Exercise description: Once you have read the records below, restate them word for word.

Recorded data:
== == ==
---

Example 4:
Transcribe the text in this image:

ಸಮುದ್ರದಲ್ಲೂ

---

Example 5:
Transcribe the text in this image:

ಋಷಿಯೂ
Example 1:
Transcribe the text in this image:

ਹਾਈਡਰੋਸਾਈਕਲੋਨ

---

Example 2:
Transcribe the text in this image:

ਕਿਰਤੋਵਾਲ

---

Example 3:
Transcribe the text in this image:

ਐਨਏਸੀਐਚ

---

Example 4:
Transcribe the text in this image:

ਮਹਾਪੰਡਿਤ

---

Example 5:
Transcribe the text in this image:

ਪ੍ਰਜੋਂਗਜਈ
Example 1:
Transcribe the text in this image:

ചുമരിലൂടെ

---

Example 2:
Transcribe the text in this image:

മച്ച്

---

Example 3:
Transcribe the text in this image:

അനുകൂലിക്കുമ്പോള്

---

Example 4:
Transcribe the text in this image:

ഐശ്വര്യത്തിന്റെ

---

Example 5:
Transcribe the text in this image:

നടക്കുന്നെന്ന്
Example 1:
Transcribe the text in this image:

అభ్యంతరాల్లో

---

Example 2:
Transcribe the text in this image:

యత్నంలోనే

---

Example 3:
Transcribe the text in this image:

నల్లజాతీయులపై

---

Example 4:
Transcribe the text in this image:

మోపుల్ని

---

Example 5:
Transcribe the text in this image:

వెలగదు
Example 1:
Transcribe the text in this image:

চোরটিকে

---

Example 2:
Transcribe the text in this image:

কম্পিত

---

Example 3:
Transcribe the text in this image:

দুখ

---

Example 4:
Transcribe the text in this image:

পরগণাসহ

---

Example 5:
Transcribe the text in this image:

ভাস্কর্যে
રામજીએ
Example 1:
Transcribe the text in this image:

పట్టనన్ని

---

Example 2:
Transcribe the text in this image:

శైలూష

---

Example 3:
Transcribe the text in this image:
== == ==
Solution to the problem:
---

Example 4:
Transcribe the text in this image:

ಸಮುದ್ರದಲ್ಲೂ

---

Example 5:
Transcribe the text in this image:

ಋಷಿಯೂ
Example 1:
Transcribe the text in this image:

ਹਾਈਡਰੋਸਾਈਕਲੋਨ

---

Example 2:
Transcribe the text in this image:

ਕਿਰਤੋਵਾਲ

---

Example 3:
Transcribe the text in this image:

ਐਨਏਸੀਐਚ

---

Example 4:
Transcribe the text in this image:

ਮਹਾਪੰਡਿਤ

---

Example 5:
Transcribe the text in this image:

ਪ੍ਰਜੋਂਗਜਈ
Example 1:
Transcribe the text in this image:

ചുമരിലൂടെ

---

Example 2:
Transcribe the text in this image:

മച്ച്

---

Example 3:
Transcribe the text in this image:

അനുകൂലിക്കുമ്പോള്

---

Example 4:
Transcribe the text in this image:

ഐശ്വര്യത്തിന്റെ

---

Example 5:
Transcribe the text in this image:

നടക്കുന്നെന്ന്
Example 1:
Transcribe the text in this image:

అభ్యంతరాల్లో

---

Example 2:
Transcribe the text in this image:

యత్నంలోనే

---

Example 3:
Transcribe the text in this image:

నల్లజాతీయులపై

---

Example 4:
Transcribe the text in this image:

మోపుల్ని

---

Example 5:
Transcribe the text in this image:

వెలగదు
Example 1:
Transcribe the text in this image:

চোরটিকে

---

Example 2:
Transcribe the text in this image:

কম্পিত

---

Example 3:
Transcribe the text in this image:

দুখ

---

Example 4:
Transcribe the text in this image:

পরগণাসহ

---

Example 5:
Transcribe the text in this image:

ভাস্কর্যে
રામજીએ
Example 1:
Transcribe the text in this image:

పట్టనన్ని

---

Example 2:
Transcribe the text in this image:

శైలూష

---

Example 3:
Transcribe the text in this image:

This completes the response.